DEA Judicial Review – Day 3

Day three of the Judicial Review of the Digital Economy Act – Counsel for the Defendants continued with their submissions.

With regard to the Technical Standards Directive, the Defendants’ argument is based on the claim that much of the substance of the obligations and restrictions imposed by the DEA are not included in the Act itself but in the Code- which is still nothing more than “a twinkle in the legislators’ eye” and therefore not subject to scrutiny.

Moving onto the E-Commerce Directive, the Defendants asserted that a “significant and substantial” aim of the European Community is to protect the rights of copyright owners. The Claimants’ reliance on the mere conduit principle was challenged, although the Judge appeared concerned, noting that perhaps a narrow exception would be justifiable but nothing more. He also identified some inconsistency in the Defendants’ interpretation of the law, reminding Mr Palmer that a mere conduit cannot be held secondarily liable for infringements.

On the issues of Data Protection and Privacy, it was suggested by the Defendants that the processing of data in this case could be permissible as it was in the public interest. The Judge seemed reluctant to accept this. The Court heard that ISPs are currently required to retain some data for the prevention of serious crime, though this is not analogous to the DEA and copyright infringement.

The issues raised by the Claimants in relation to proportionality and impact assessment were largely ignored. The Judge asked Mr Palmer whether it was of concern to the Defendants that certain “elementary howlers” may have been made. However, Mr Palmer declined to defend the Government’s cost-benefit analysis, stating that to do this would be to adopt a “telescopic view” ignoring the wider issues. The legal effect of the Act alone should be examined, and it was insisted by the Defendants that “it doesn’t matter why the Act was passed through Parliament, it only matters that it was.”
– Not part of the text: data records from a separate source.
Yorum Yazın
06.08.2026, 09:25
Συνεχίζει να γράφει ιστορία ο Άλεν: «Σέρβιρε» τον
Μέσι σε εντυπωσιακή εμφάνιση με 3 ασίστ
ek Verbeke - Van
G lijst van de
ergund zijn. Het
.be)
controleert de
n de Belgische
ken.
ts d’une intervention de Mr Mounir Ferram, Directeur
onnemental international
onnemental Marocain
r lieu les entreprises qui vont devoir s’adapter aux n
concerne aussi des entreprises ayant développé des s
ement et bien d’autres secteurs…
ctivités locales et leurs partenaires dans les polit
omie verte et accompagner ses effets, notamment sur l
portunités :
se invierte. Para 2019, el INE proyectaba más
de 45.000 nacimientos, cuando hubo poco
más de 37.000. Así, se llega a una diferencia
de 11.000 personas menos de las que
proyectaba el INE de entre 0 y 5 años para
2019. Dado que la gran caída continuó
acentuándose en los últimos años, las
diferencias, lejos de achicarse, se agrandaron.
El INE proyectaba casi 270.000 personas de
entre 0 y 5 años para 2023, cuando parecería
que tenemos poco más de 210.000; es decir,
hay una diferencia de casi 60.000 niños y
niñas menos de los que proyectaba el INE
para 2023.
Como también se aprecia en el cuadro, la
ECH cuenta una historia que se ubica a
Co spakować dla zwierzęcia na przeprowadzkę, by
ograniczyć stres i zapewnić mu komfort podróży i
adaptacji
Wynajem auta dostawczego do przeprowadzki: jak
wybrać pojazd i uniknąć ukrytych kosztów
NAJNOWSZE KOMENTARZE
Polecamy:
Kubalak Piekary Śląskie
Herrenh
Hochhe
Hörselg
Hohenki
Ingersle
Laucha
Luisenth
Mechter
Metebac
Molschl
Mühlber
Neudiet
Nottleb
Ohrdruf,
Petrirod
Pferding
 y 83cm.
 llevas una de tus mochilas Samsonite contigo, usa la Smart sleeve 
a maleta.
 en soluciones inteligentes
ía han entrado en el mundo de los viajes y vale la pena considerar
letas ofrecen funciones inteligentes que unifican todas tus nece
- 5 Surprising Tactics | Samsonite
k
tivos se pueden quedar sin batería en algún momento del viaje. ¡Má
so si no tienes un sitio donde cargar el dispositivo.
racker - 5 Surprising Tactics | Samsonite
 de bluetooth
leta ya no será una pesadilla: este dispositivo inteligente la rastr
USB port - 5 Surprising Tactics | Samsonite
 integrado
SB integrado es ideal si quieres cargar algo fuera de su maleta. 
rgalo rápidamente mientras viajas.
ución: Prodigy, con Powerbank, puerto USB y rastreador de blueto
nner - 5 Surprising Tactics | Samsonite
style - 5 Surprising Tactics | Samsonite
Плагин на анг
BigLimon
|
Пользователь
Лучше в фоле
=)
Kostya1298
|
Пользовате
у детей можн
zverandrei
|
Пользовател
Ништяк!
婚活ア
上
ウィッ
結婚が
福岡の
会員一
It was suggested that the Act sought to reduce use of the litigation process with its graduated response and warning letters and was therefore necessarily proportionate.

The question of whether the measures of the Act will actually be effective was dismissed as simply irrelevant, and that even if P2P accounts for only 37% of filesharing, this is still a significant amount to be aiming to reduce. The potential for a chilling effect was downplayed in the same manner – the Defendants insisted that any effects were a price worth paying if it meant stronger protection of copyright.

The Judge recalled a case in which a flawed impact assessment had resulted in a piece of secondary legislation being held unable to stand. The DEA is of course primary legislation and would not necessarily fall at the same hurdle.

More complex points were argued with regard to the Authorisation Directive – and in particular that the DEA did not impose sufficiently strict obligations on ISPs to fall foul of the directive.

The claim for judicial review rests heavily on the more technical aspects of the EU Directives, rather than issues of consumer or human rights, and the defence clearly reflects this. Counsel for the Defendants will conclude on Monday before the Claimants present their reply submissions.